*** Opening EXTRACTED ENTRIES ***

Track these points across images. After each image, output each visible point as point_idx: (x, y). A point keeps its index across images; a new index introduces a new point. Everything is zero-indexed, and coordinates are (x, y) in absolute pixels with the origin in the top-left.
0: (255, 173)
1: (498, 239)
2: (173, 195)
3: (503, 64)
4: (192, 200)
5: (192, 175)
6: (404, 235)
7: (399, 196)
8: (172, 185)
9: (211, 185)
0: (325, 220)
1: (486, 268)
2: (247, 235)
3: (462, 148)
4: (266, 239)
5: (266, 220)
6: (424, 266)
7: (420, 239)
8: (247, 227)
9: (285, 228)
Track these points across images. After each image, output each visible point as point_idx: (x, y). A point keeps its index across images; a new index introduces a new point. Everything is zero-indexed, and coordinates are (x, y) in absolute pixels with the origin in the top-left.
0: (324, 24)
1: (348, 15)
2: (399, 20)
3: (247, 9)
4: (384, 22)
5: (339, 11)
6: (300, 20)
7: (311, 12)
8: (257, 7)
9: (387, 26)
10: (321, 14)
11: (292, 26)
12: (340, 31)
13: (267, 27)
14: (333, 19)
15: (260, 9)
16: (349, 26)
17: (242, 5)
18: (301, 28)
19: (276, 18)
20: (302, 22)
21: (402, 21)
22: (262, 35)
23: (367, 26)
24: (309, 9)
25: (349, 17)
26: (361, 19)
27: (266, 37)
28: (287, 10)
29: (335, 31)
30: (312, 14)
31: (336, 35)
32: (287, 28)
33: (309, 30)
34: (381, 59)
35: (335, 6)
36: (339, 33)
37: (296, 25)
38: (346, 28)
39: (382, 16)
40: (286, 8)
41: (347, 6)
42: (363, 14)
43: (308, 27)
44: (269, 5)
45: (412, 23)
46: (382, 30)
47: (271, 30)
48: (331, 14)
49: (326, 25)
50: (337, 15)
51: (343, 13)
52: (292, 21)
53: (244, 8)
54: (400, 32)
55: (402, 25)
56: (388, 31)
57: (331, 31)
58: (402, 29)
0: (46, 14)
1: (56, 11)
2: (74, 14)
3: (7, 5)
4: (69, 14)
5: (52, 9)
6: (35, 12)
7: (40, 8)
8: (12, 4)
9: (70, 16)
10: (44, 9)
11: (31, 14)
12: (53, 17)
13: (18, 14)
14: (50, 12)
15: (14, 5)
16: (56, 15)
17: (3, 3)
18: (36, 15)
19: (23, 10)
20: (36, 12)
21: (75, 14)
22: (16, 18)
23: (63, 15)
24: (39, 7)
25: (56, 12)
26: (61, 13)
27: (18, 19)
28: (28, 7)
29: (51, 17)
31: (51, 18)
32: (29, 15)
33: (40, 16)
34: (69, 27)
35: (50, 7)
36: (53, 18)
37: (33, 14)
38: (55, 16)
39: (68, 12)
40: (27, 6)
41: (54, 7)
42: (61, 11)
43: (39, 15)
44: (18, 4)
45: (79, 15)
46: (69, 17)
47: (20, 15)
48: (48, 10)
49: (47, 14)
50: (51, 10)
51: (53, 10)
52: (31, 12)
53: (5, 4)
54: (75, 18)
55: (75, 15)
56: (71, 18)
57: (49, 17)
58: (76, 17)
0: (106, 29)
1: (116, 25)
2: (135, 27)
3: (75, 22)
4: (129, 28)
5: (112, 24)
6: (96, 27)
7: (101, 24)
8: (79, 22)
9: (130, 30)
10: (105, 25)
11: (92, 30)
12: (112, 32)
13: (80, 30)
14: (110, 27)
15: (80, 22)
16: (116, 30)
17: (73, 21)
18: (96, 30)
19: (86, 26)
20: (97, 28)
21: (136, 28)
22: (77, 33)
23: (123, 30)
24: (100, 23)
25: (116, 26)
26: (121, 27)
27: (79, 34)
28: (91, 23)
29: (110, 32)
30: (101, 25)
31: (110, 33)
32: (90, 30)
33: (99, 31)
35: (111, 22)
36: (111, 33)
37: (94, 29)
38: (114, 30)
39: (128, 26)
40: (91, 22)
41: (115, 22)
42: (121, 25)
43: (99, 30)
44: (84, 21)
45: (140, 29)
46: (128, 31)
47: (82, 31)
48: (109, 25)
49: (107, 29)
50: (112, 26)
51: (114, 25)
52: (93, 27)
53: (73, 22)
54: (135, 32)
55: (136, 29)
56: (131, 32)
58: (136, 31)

*** Closing EXTRACTED ENTRIES ***

Reproduce every line of the records above verbatim, in their original order and without any change.

## WRITTEN ANSWER
Track these points across images. After each image, output each visible point as point_idx: (x, y). A point keeps its index across images; a new index introduces a new point. Everything is zero-indexed, and coordinates are (x, y) in absolute pixels with the origin in the top-left.
0: (255, 173)
1: (498, 239)
2: (173, 195)
3: (503, 64)
4: (192, 200)
5: (192, 175)
6: (404, 235)
7: (399, 196)
8: (172, 185)
9: (211, 185)
0: (325, 220)
1: (486, 268)
2: (247, 235)
3: (462, 148)
4: (266, 239)
5: (266, 220)
6: (424, 266)
7: (420, 239)
8: (247, 227)
9: (285, 228)
Track these points across images. After each image, output each visible point as point_idx: (x, y). A point keeps its index across images; a new index introduces a new point. Everything is zero-indexed, and coordinates are (x, y) in absolute pixels with the origin in the top-left.
0: (324, 24)
1: (348, 15)
2: (399, 20)
3: (247, 9)
4: (384, 22)
5: (339, 11)
6: (300, 20)
7: (311, 12)
8: (257, 7)
9: (387, 26)
10: (321, 14)
11: (292, 26)
12: (340, 31)
13: (267, 27)
14: (333, 19)
15: (260, 9)
16: (349, 26)
17: (242, 5)
18: (301, 28)
19: (276, 18)
20: (302, 22)
21: (402, 21)
22: (262, 35)
23: (367, 26)
24: (309, 9)
25: (349, 17)
26: (361, 19)
27: (266, 37)
28: (287, 10)
29: (335, 31)
30: (312, 14)
31: (336, 35)
32: (287, 28)
33: (309, 30)
34: (381, 59)
35: (335, 6)
36: (339, 33)
37: (296, 25)
38: (346, 28)
39: (382, 16)
40: (286, 8)
41: (347, 6)
42: (363, 14)
43: (308, 27)
44: (269, 5)
45: (412, 23)
46: (382, 30)
47: (271, 30)
48: (331, 14)
49: (326, 25)
50: (337, 15)
51: (343, 13)
52: (292, 21)
53: (244, 8)
54: (400, 32)
55: (402, 25)
56: (388, 31)
57: (331, 31)
58: (402, 29)
0: (46, 14)
1: (56, 11)
2: (74, 14)
3: (7, 5)
4: (69, 14)
5: (52, 9)
6: (35, 12)
7: (40, 8)
8: (12, 4)
9: (70, 16)
10: (44, 9)
11: (31, 14)
12: (53, 17)
13: (18, 14)
14: (50, 12)
15: (14, 5)
16: (56, 15)
17: (3, 3)
18: (36, 15)
19: (23, 10)
20: (36, 12)
21: (75, 14)
22: (16, 18)
23: (63, 15)
24: (39, 7)
25: (56, 12)
26: (61, 13)
27: (18, 19)
28: (28, 7)
29: (51, 17)
31: (51, 18)
32: (29, 15)
33: (40, 16)
34: (69, 27)
35: (50, 7)
36: (53, 18)
37: (33, 14)
38: (55, 16)
39: (68, 12)
40: (27, 6)
41: (54, 7)
42: (61, 11)
43: (39, 15)
44: (18, 4)
45: (79, 15)
46: (69, 17)
47: (20, 15)
48: (48, 10)
49: (47, 14)
50: (51, 10)
51: (53, 10)
52: (31, 12)
53: (5, 4)
54: (75, 18)
55: (75, 15)
56: (71, 18)
57: (49, 17)
58: (76, 17)
0: (106, 29)
1: (116, 25)
2: (135, 27)
3: (75, 22)
4: (129, 28)
5: (112, 24)
6: (96, 27)
7: (101, 24)
8: (79, 22)
9: (130, 30)
10: (105, 25)
11: (92, 30)
12: (112, 32)
13: (80, 30)
14: (110, 27)
15: (80, 22)
16: (116, 30)
17: (73, 21)
18: (96, 30)
19: (86, 26)
20: (97, 28)
21: (136, 28)
22: (77, 33)
23: (123, 30)
24: (100, 23)
25: (116, 26)
26: (121, 27)
27: (79, 34)
28: (91, 23)
29: (110, 32)
30: (101, 25)
31: (110, 33)
32: (90, 30)
33: (99, 31)
35: (111, 22)
36: (111, 33)
37: (94, 29)
38: (114, 30)
39: (128, 26)
40: (91, 22)
41: (115, 22)
42: (121, 25)
43: (99, 30)
44: (84, 21)
45: (140, 29)
46: (128, 31)
47: (82, 31)
48: (109, 25)
49: (107, 29)
50: (112, 26)
51: (114, 25)
52: (93, 27)
53: (73, 22)
54: (135, 32)
55: (136, 29)
56: (131, 32)
58: (136, 31)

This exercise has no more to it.